Fernando Pessoa, Le Livre de l'intranquillité, Christian Bourgois éditeur, 1999, p. 328
Rédigé par : Angèle Paoli | 25 mai 2006 à 20:37
A.P à J.M.P ; J.J.D ; C.L
Doctes seigneurs
Qui de moy desbatez
Oncques jamais
Plus brillants que ce jour
fûtes vous
qui sur mes terres
êtes si losangiés
si suis-je moy
par vos jeux honorée
Ce dois-je à vous
haultement remercier
Rédigé par : Angèle | 25 mai 2006 à 21:21
Flap ... l'oiseau se pose et puis dépose ...
*
Si j’étais une femme …
Délicate et subtile
De mes mains si agiles
Je grifferais ta peau
Douceur de menthe amère
Je serais passagère
Et sans te dire un mot
Je mènerai tes choix
De toi au fond de moi
De plaisirs alanguis
Rougissante et futile
Aux escarpins habiles
Dans mes yeux infinis
Je serais là sans être
Engagée de peut-être
De doutes et de maux
Si j’étais une femme
Je plongerais mon âme
A l’essence d’aimer
Je perdrais mon vulgaire
Des larmes salutaires
S’épancheraient en flot
Et le regard des hommes
Glisserait sur mes formes
Papillons aveuglés
Je jouerais de mes charmes
Te laissant à tes armes
Rêveuse et spontanée
*
busard
Rédigé par : busard | 30 mai 2006 à 15:46
Bel et talentueux hommage à Maurice Scève que ces "regrets" élégiaques : "Si j'étais une femme...". Maurice Scève et ses habiles compères ont tout de même réussi ce tour de force de le devenir pendant plus de quatre siècles. A cet égard, je renvoie au "smash" percutant d'Eli dans "L'habit ne fait pas Labé" (Du">http://elizabethflory.blogs.com/weblog/2006/05/lhabit_ne_fait_.html">Du coq à l'âne) : "Louise Labé, icône crypto-lesbienne devient transgenre ! So queer !" Un nouveau débat - très tendance - est ouvert...
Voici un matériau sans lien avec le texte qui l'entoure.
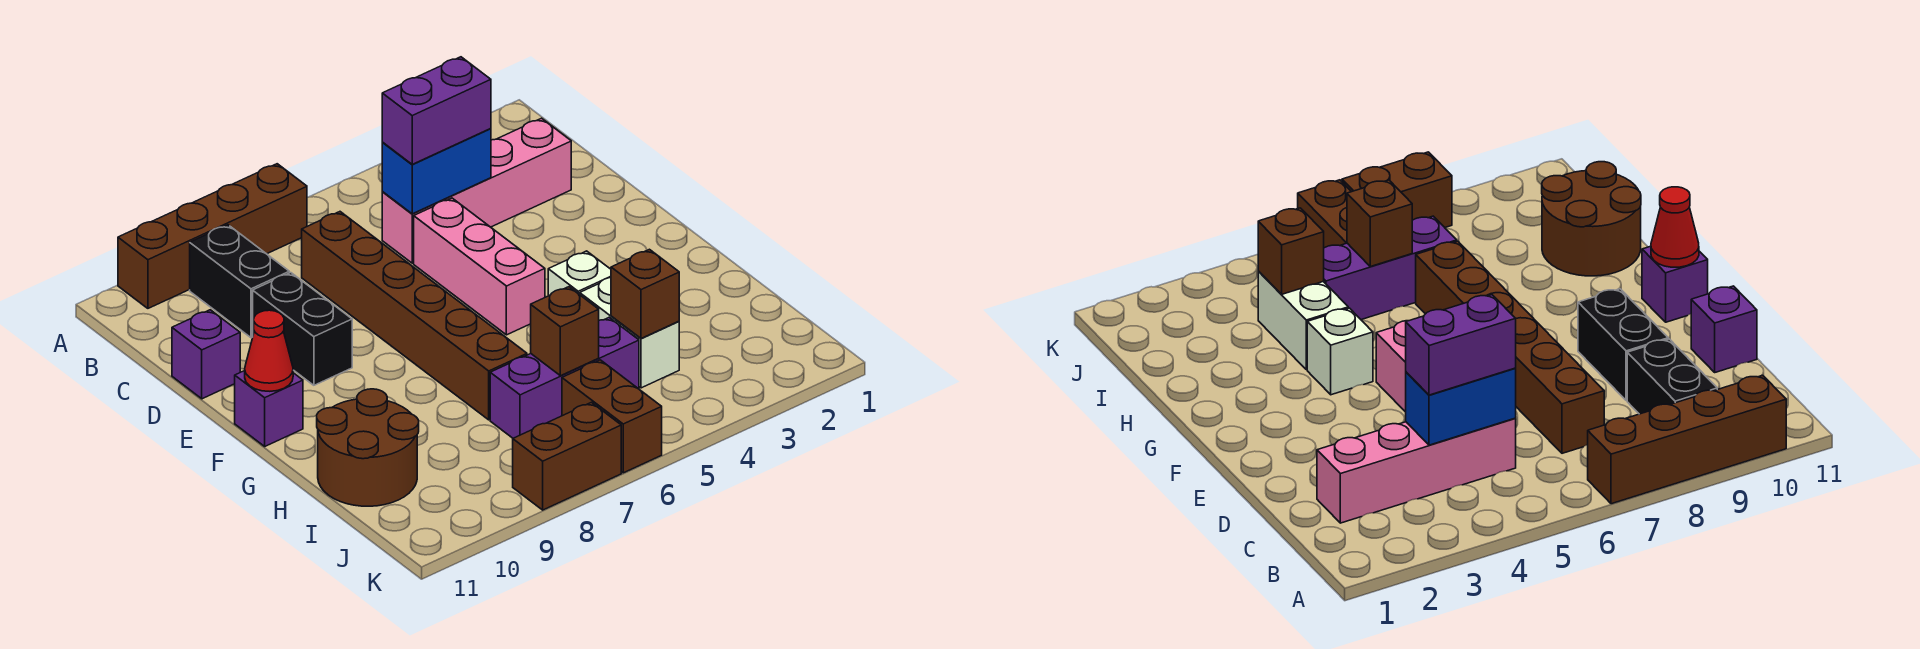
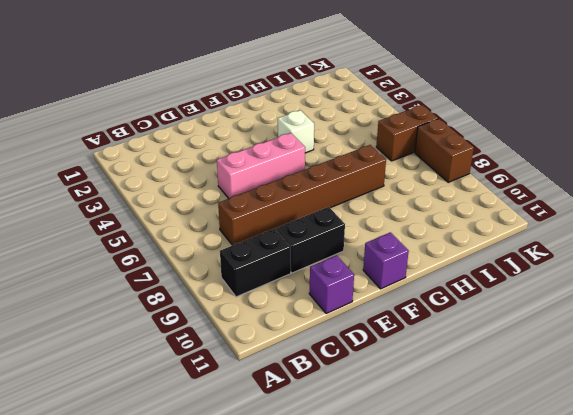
none -> brown brick A7:A10 level 1
none -> pink brick C2:C5 level 1
none -> white brick H4:I4 level 1

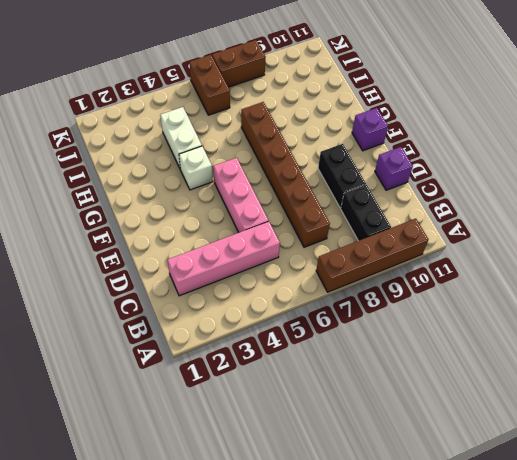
none -> brown round brick H10:I11 level 1
none -> purple brick I5:I7 level 1
none -> blue brick C4:C5 level 2

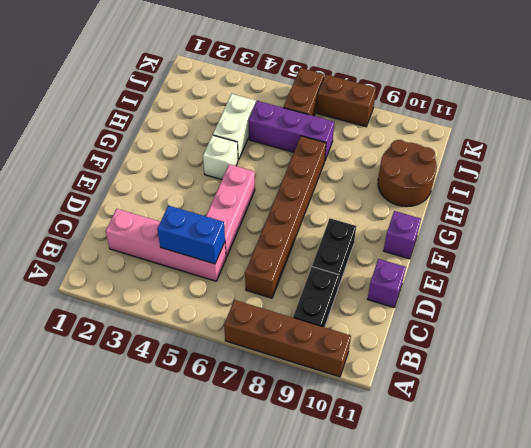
none -> red cone F11 level 2
none -> brown brick I4 level 2
none -> brown brick I6 level 2

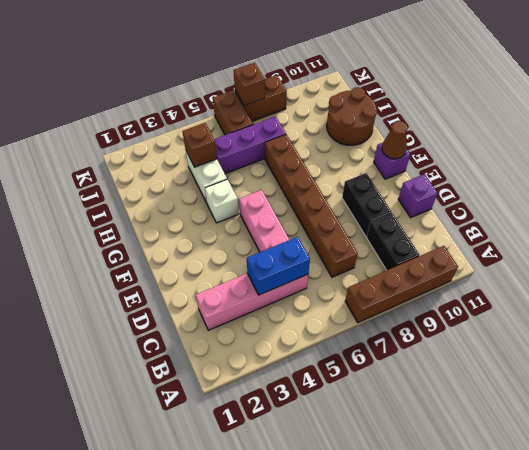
brown cone F11 level 2 -> red cone F11 level 2
brown brick K7 level 2 -> brown brick I6 level 2
none -> purple brick C4:C5 level 3

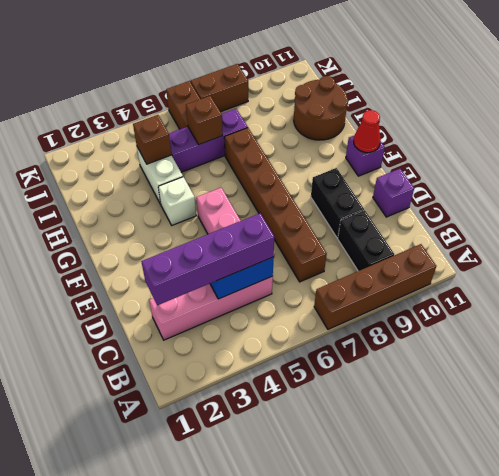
purple brick C2:C5 level 3 -> purple brick C4:C5 level 3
Rédigé par : Yves | 30 mai 2006 à 16:01
Flap ... merci Yves ... mais attention il ne s'agit nulllement de regrets ... juste une transposition métaphysique ... très difficile d'ailleurs à réaliser pour moi ... j'ai eu vraiment du mal à me mettre dans la peau délicate du personnage ... lol mdrrrrrrrrrrr ... c'est vrai koaaaaaaaa on ne se refait pas ... zozio on est ... zozio on reste ... quant à écrire sous un pseudo féminin why not ... j'écris bien sous un pseudo de rapace ... si l'habit ne fait pas le moine ... les ailes délient la plume !!!
busardement
Rédigé par : busard | 31 mai 2006 à 09:16
Ces incroyables révélations sur la transgenre Louise me font par certains côtés penser à Orlando de V. Woolf. Et puis, au risque d'avoir l'air terre à terre, je ne peux m'empêcher de m'interroger sur la vraie nature de la personne qui a séjourné en son temps dans le petit village de Parcieux (01), tout près de chez moi. Lequel village tire une gloire certaine, quoique locale, de cet épisode puisqu'il paraîtrait qu'il s'agissait de la Belle Cordière soi-même... Mais ça, c'était avant...
Rédigé par : Pascale | 31 mai 2006 à 11:41
Oui, j'avais compris (entre les lignes...), mon cher busard. Ces "Regrets", c'était plus une référence à un genre littéraire, dans la noble filiation de Du Bellay.